The country has never had major forestry and fishing industries and minerals account for less than one percent of GDP. Only gold is of significance. It earned the country about USD 1.7 billion in 2012. A recent survey increased estimates of gold reserves to 500 tons. The government estimated that production could rise to 40 tons a year from just over four tons in 2012. Ethiopia also has gemstones such as diamonds and sapphires; industrial minerals including potash; and other precious and base metals. Development of these resources is a cornerstone of the government's export-oriented growth strategy and means there is less reliance on agriculture for diversifying the economy. Ethiopia has licensed 250 foreign firms to prospect for minerals.
Furthermore, Ethiopia could have significant energy resources, including biomass, water, natural gas and other fossil fuels, geothermal and solar energy. Ethiopia's largest renewable energy resource is hydropower. The gross hydro-energy potential is estimated at 650 Terawatt hours (Twh) per year, of which 25% is exploitable for power. Studies on domestic fossil fuel resources have confirmed the existence of about 2.7 million cubic feet of commercial quantities of natural gas. More than 100 megawatts (MW) of geothermal power has been discovered. Total geothermal-based electricity generation capacity is estimated at 700 MW. Solar energy and wind resources are other potential sources of energy in Ethiopia. The total solar radiation reaching the territory is about 2.3 million Twh per year. Few coal deposits have been found.
On the one hand, soil erosion, overgrazing, and deforestation have seriously damaged Ethiopia's plateau region, endangering valuable agricultural productivity. On the other hand, natural mineral resources have been under-exploited.
Ethiopia's double digit economic growth over the past eight years has defied standard thinking that it should significantly reduce reliance on agriculture. The share of agriculture in GDP has fallen from 46% in 2003/04 to 40% in 2010/11, but the share of industry, including manufacturing, has also declined marginally. The share of the service sector has increased by the decline in agriculture. There is no sign of positive structural transformation of the economy.
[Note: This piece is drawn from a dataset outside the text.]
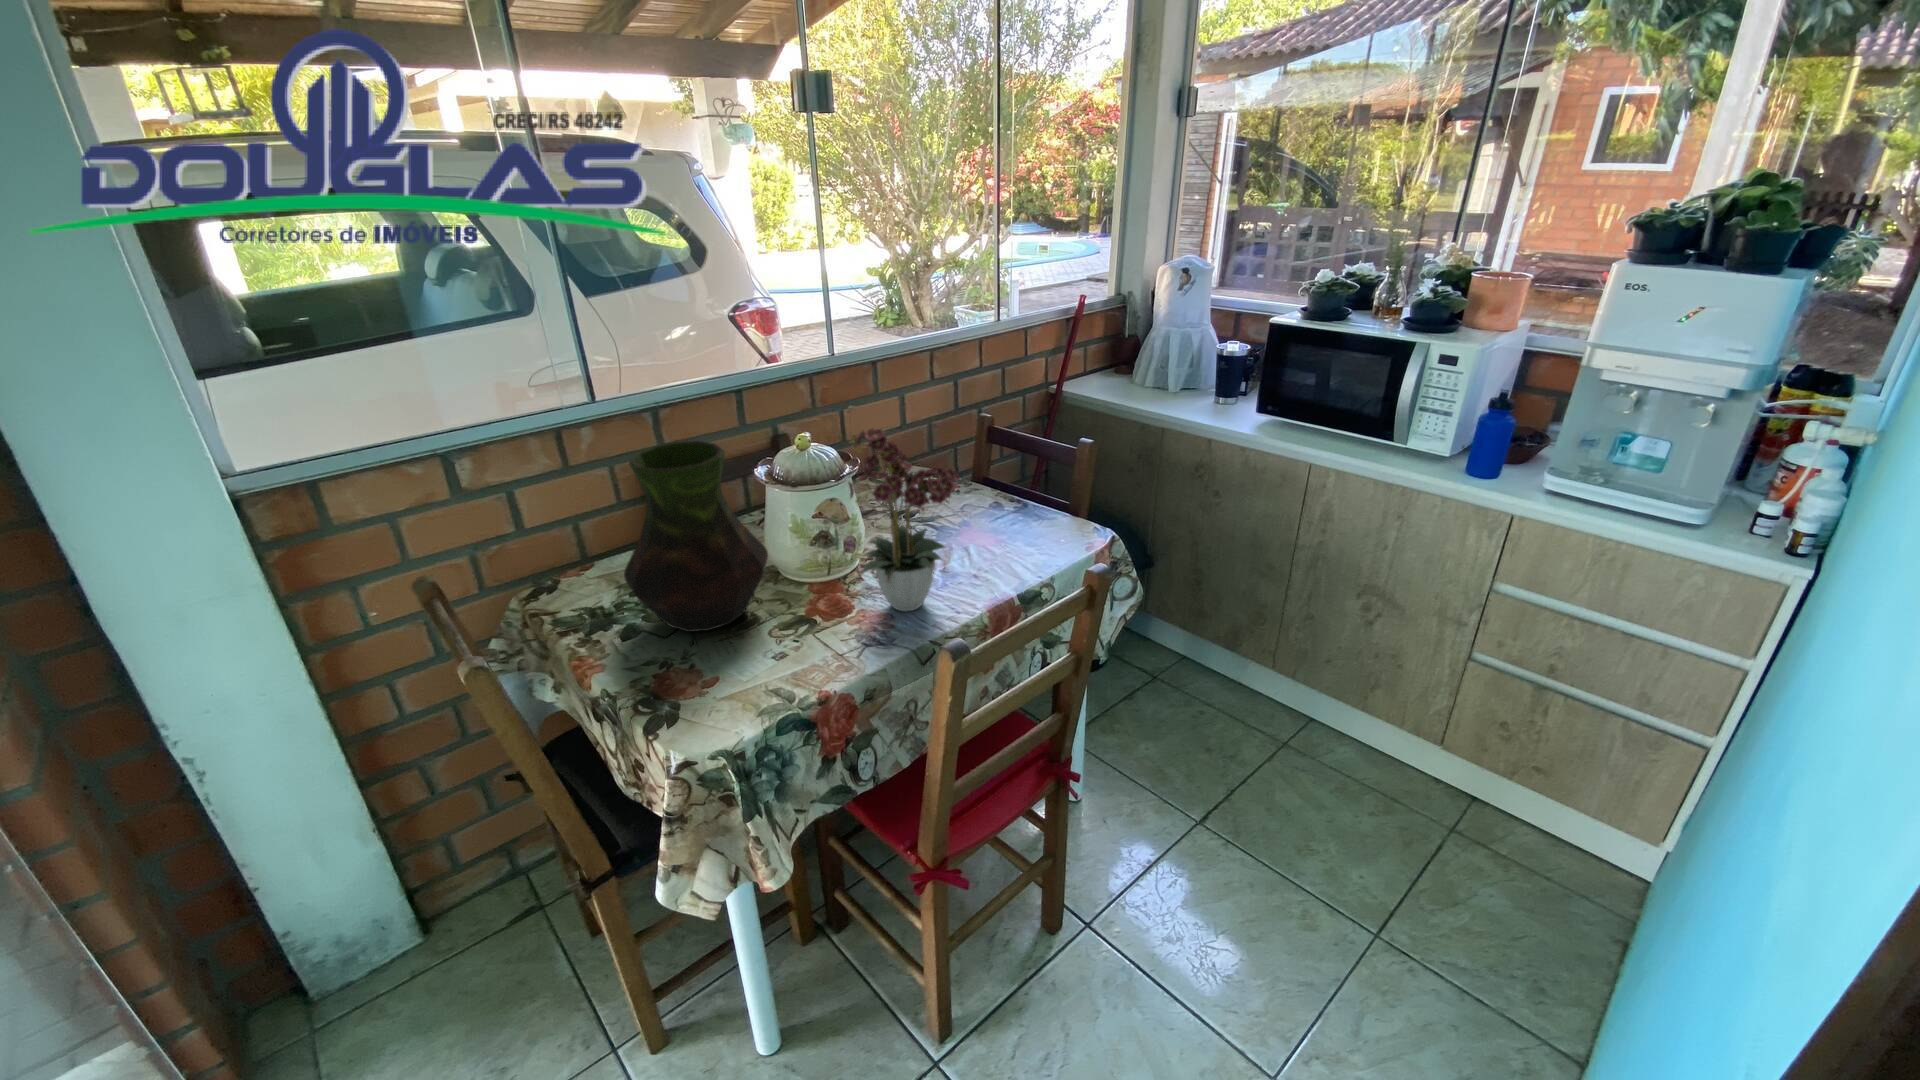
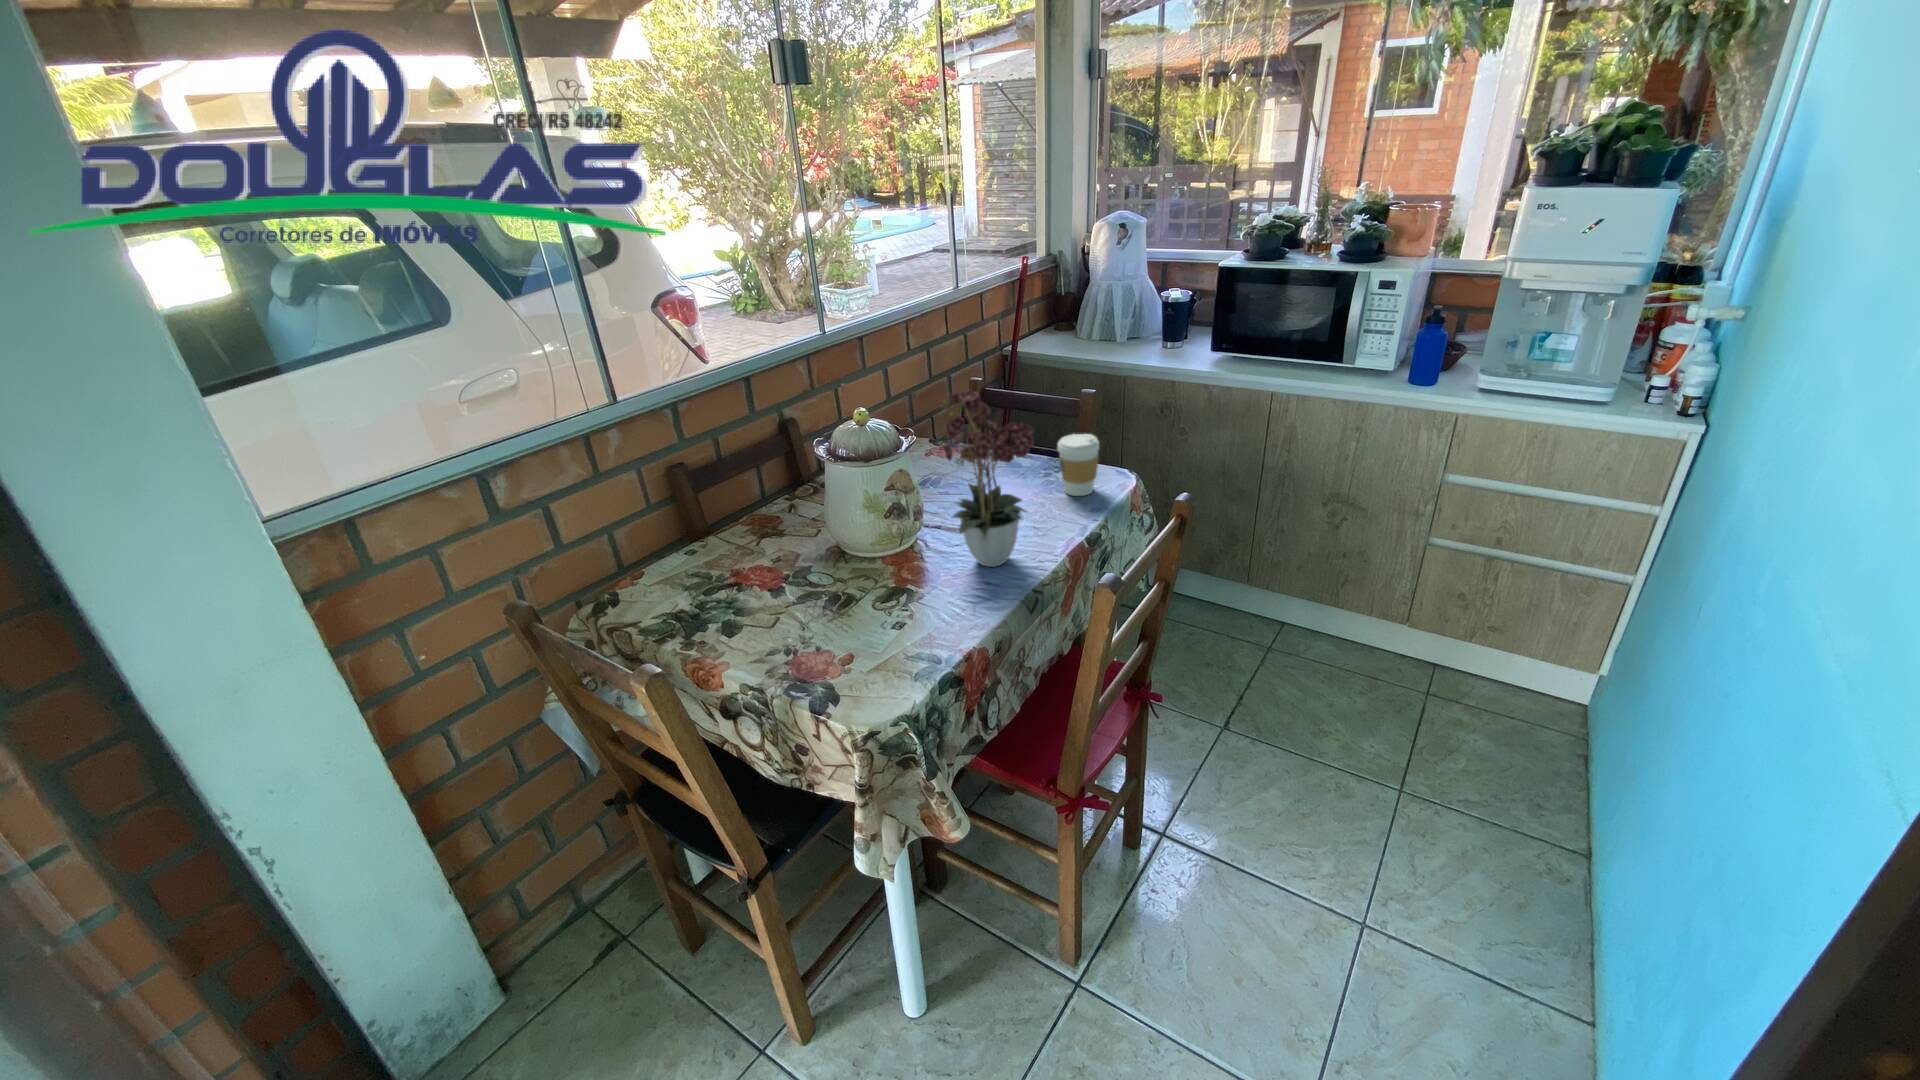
vase: present [624,441,768,632] -> none [722,424,862,617]
coffee cup: none [1016,485,1060,550] -> present [1058,434,1099,496]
Services are the major source of growth, rather than agriculture. This unintended structural transformation does not generate the foreign exchange which is required to sustain recent high growth levels and poverty reduction. The lack of transformation from agriculture to industry is also mirrored by the structure of trade and the population. Ethiopia’s exports are still dominated by primary commodities. The economy largely depends on this sector for foreign exchange. Urban dwellers make up less than 20% of the population.
The government's development strategy has played a key role in this economic state of affairs. The government's Agricultural Development Led Industrialization strategy assumes that industrialisation, and with it urbanisation, will come naturally from the rapid development of the agricultural sector. Yet, Ethiopian agriculture remains stubbornly low input, low value, subsistence oriented and subject to frequent climatic shocks. It cannot generate the desperately needed rural transformation. The government has now launched a strategy to change the source of growth, or at least to lay the foundation for a positive structural transformation. It seeks an economy that has modern technology with the industrial sector playing a leading role. Expanding industry could help other sectors, particularly agriculture. Efforts are being concentrated on the industrial sector through a comprehensive industrial development policy and incentive packages. By 2015, the government projects the share of the industrial sector to reach 19% of GDP, from the current 13%.